■ 原文摘录 ■
§

如果业务上有需求,需要进行自定义数据类型。这个就需要对solr的数据类型的实现有一定的了解。
shema
solr的很多配置向都是在一个confset,配置集里面去定义的。比如说前面有提到,要想添加自定义的processor就需要在solrconfig.xml配置文件中进行定义,当然后端还是要写自己的实现。数据类型也是一样。先看一下solr本身是如何定义数据类型的。
简单类比于数据库的表,type的定义见下图。
可以看到,最终数据类型的定义在solr.*这些类里面。solr本身就提供了基础数据类型的存储。另外还有很多其它的属性。indexed表示是否为本字段建立索引,stored是否存储等等,类似的还有docValue的属性指的是是否是用正排索引。其它的暂时用不到。
除了这些solr还定义了一些动态字段。不用修改配置文件,直接根据通配符就可以定义字段名。
自定义数据类型
知道上面的关系之后,自定义其实就很简单了。
自己构造一个类继承与相应的数据类型就可以了。在managed-schema中配置自定义的类可以实现这些功能。一下有几个注意的点:
属性
首先,属性完全可以自定义,随便加上一个length什么的都可以。但要注意的是,solr本身会对属性进行检查,最好是在获取到属性之后将其remove调。
@Override
protected void init(IndexSchema schema, Map<String,String> args) {
super.init(schema, args); // 重写init方法, 在此处将args中的对应属性remove掉。
}
另外还有一点就是,属性如果是boolean类型的就比较麻烦。在FieldPropertites类中,定制了boolean类型的属性名,直接添加这边的验证是不通过的。所以需要修改源码,添加自定义的属性。

§

■ 练习任务 ■
a) 根据上面的摘录,docValue 属性指的是什么?
b) 请把上面摘录中以“首先,属性完全可以自定义”开头的那一段改写成简短的要点列表,保留其主要内容。

■ 所附数据 ■
§

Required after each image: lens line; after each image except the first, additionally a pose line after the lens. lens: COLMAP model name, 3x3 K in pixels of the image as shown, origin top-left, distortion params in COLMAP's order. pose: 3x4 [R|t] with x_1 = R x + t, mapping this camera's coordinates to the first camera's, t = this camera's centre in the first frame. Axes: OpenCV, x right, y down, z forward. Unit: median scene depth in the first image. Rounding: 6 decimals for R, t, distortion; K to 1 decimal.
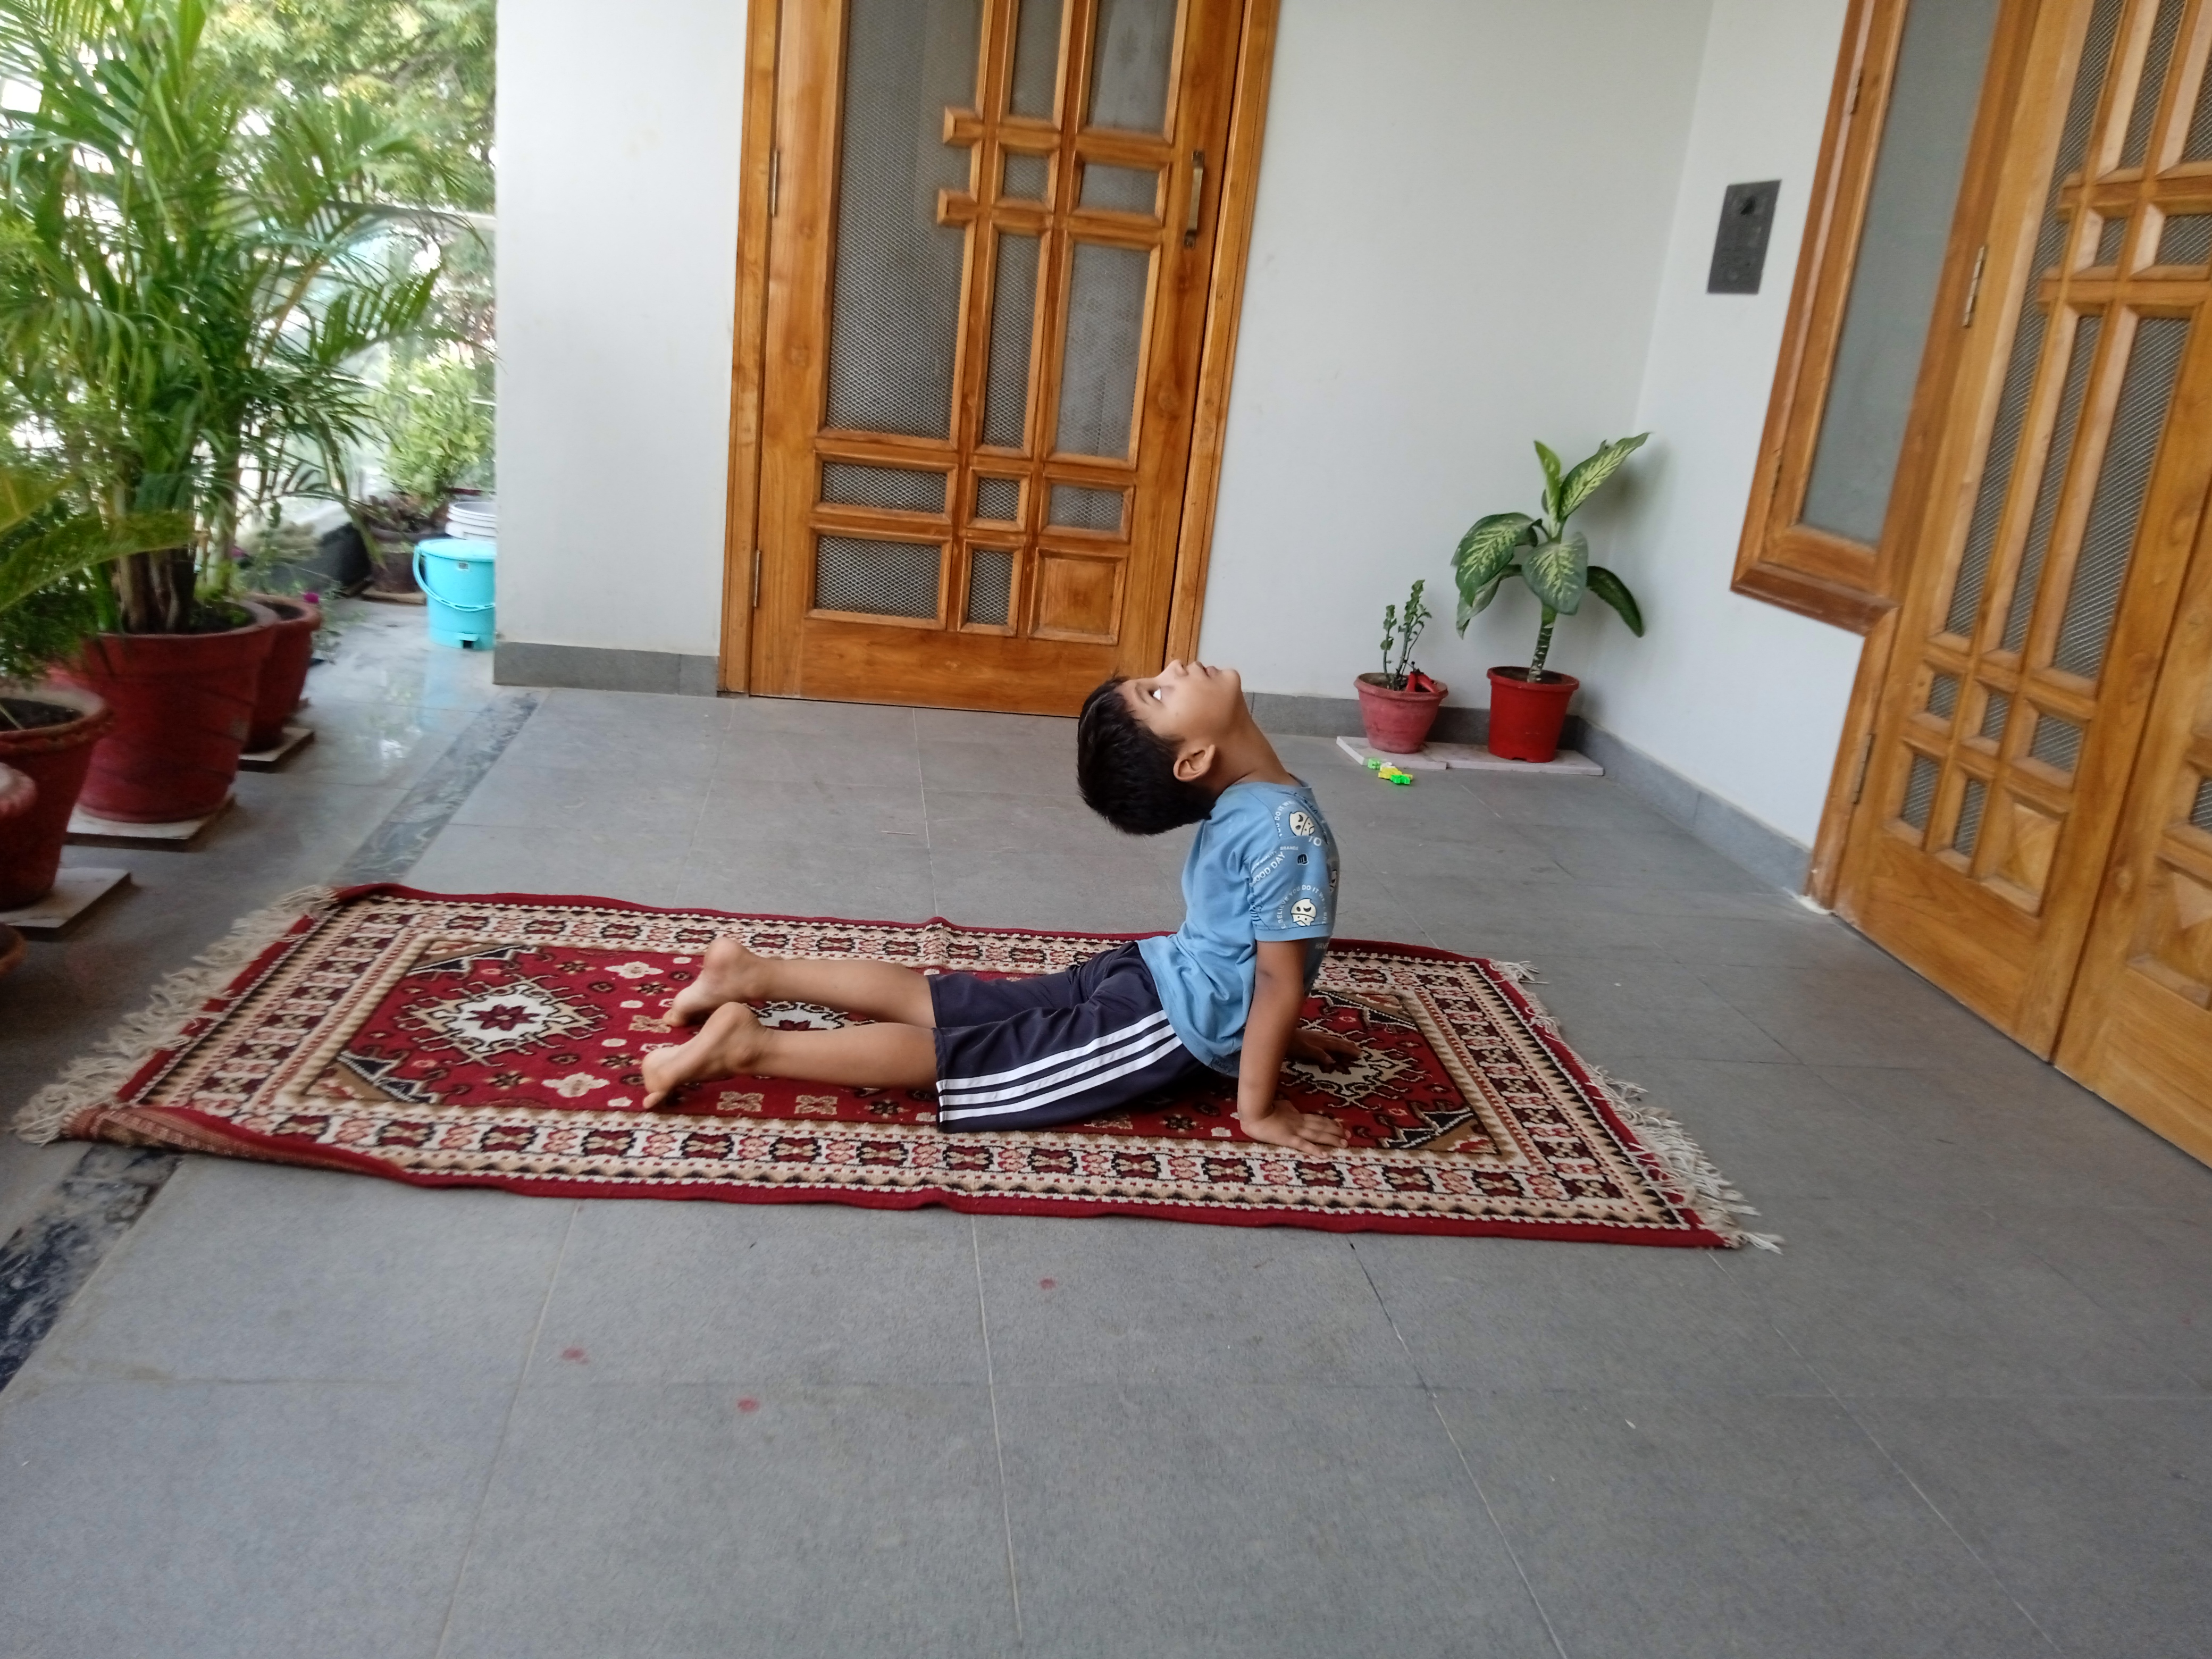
lens RADIAL K [[1681.9, 0, 1096.1], [0, 1681.9, 800.8], [0, 0, 1]] dist [0.074545, -0.100418]
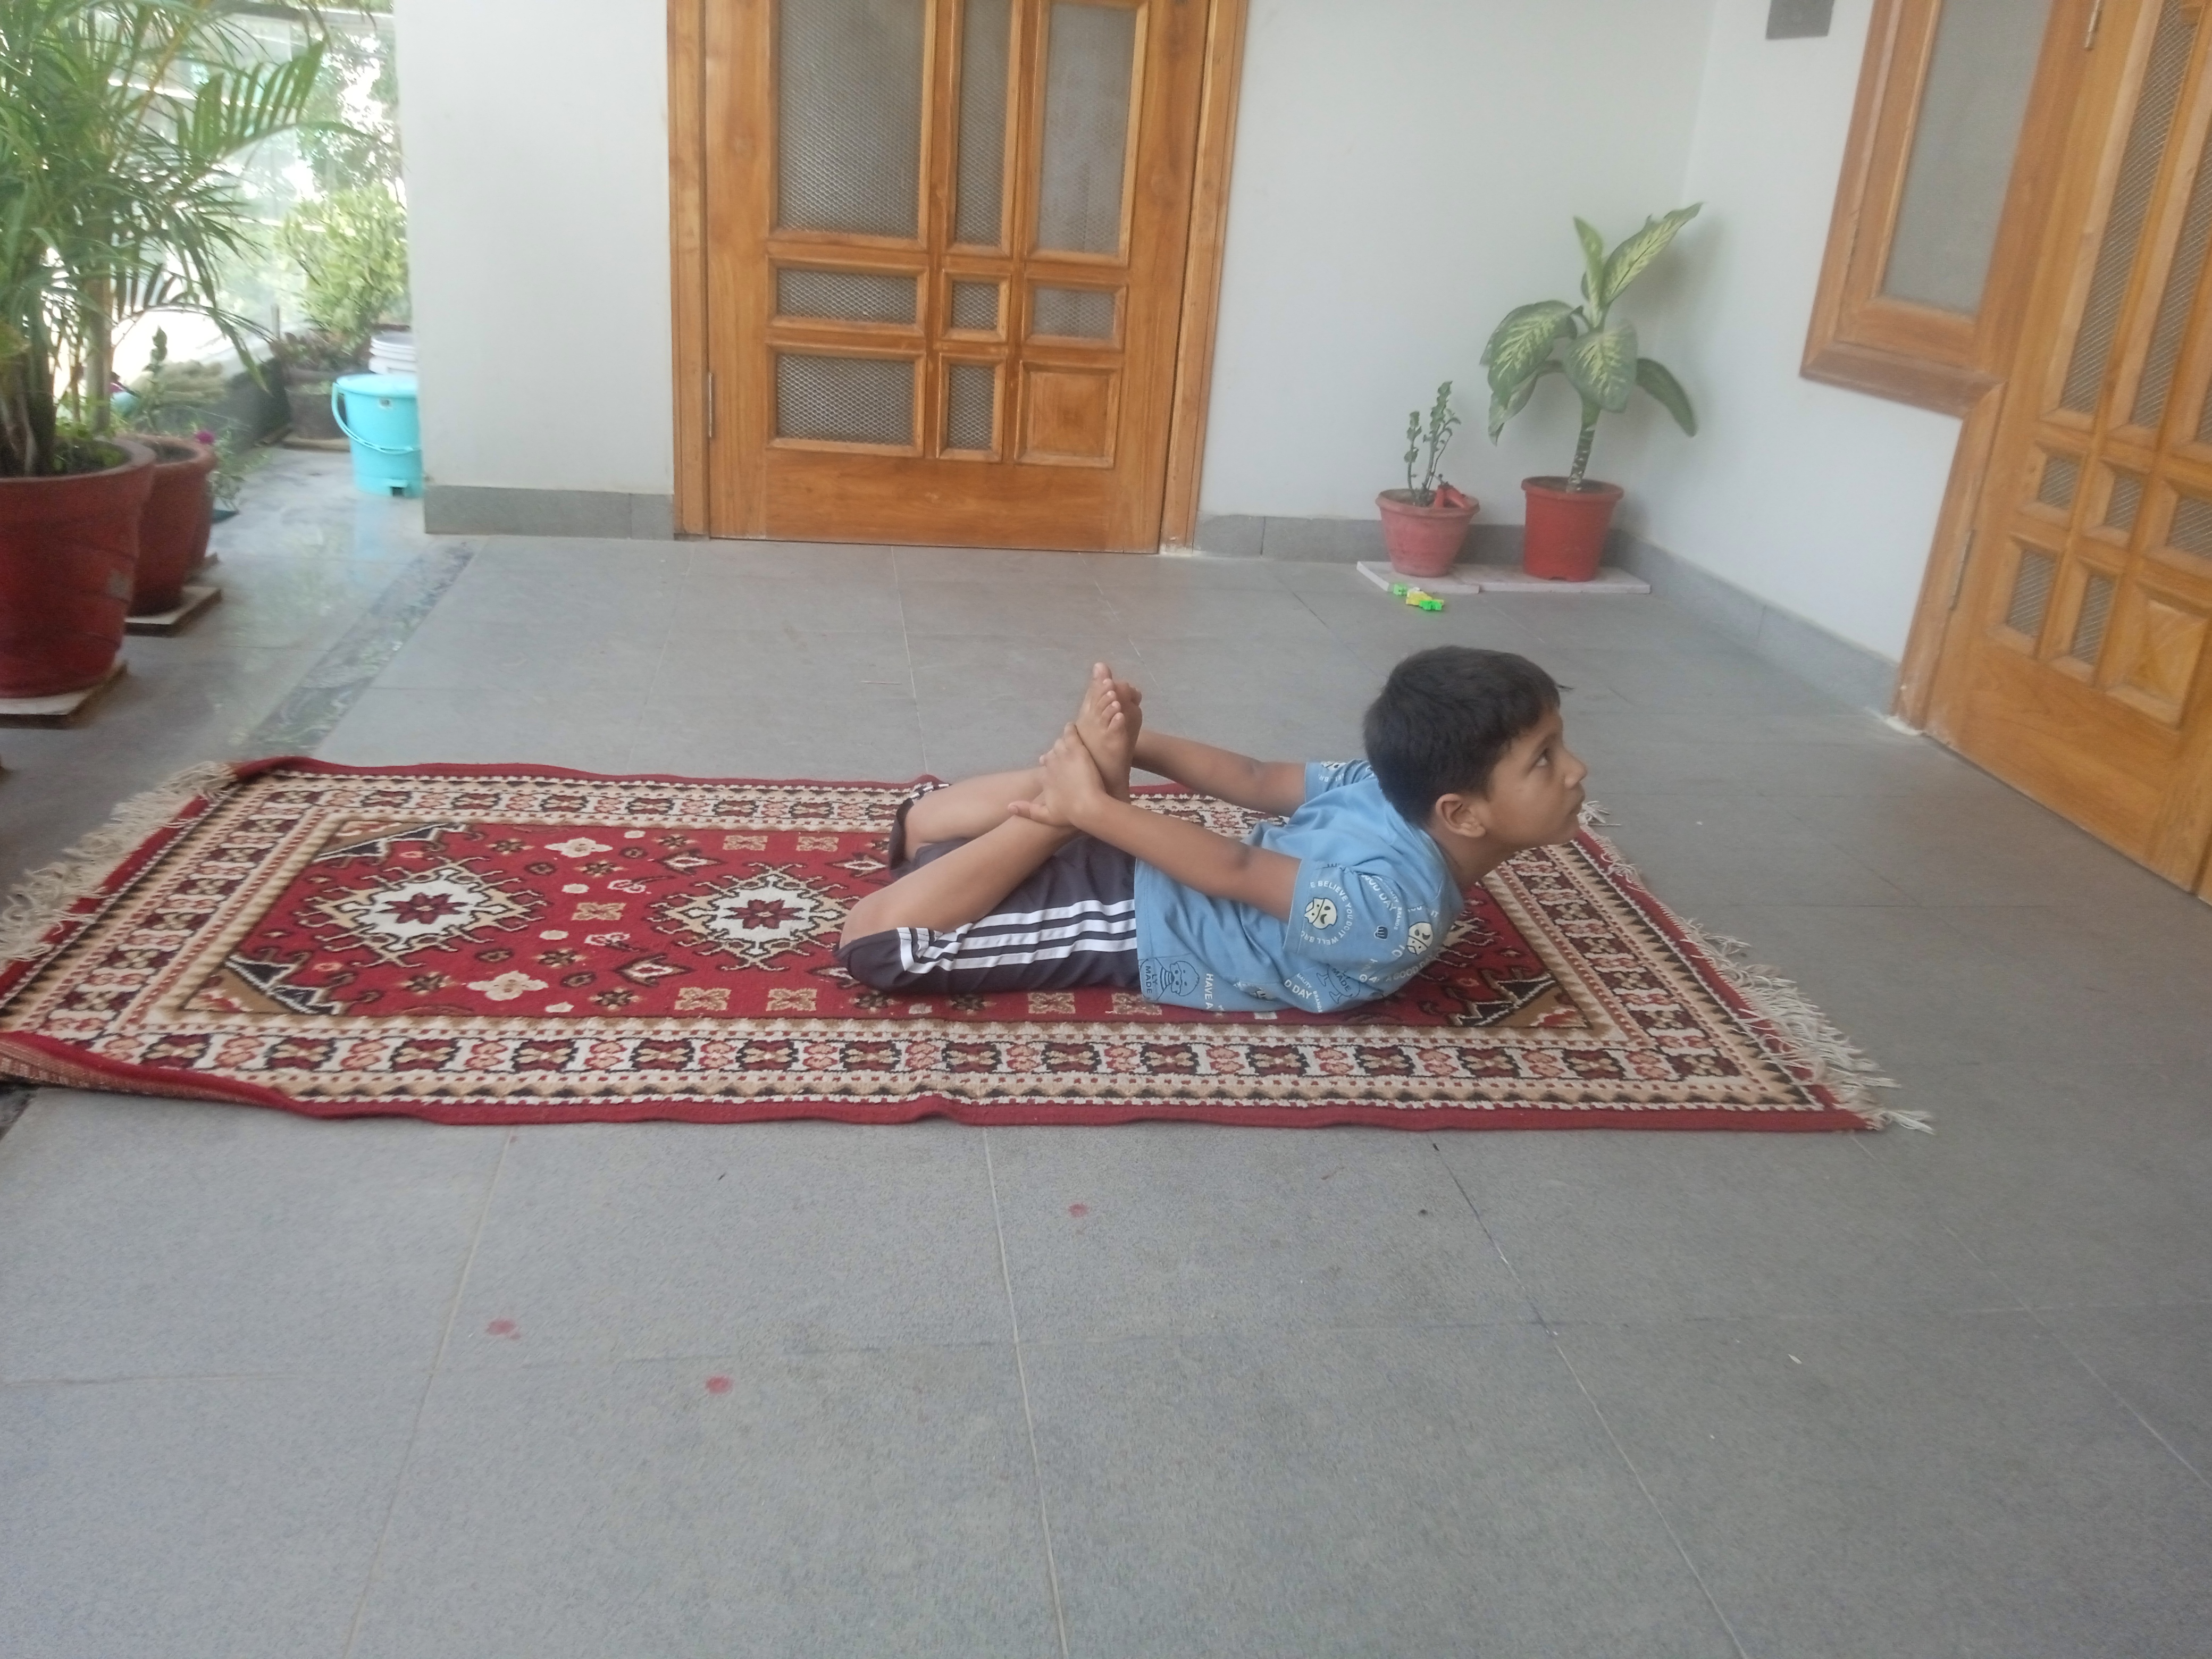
lens RADIAL K [[1681.9, 0, 1115.1], [0, 1681.9, 815.5], [0, 0, 1]] dist [0.074545, -0.100418]
pose [[0.999301, -0.035285, 0.012372, -0.006734], [0.033901, 0.994583, 0.098258, 0.006582], [-0.015772, -0.097769, 0.995084, 0.113484]]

§

■ 参考答案 ■
a) 指的是是否使用正排索引。

b)
- 属性可以完全自定义,例如随便加上一个 length。
- solr 本身会对属性进行检查。
- 因此最好在获取到属性之后将其 remove 掉。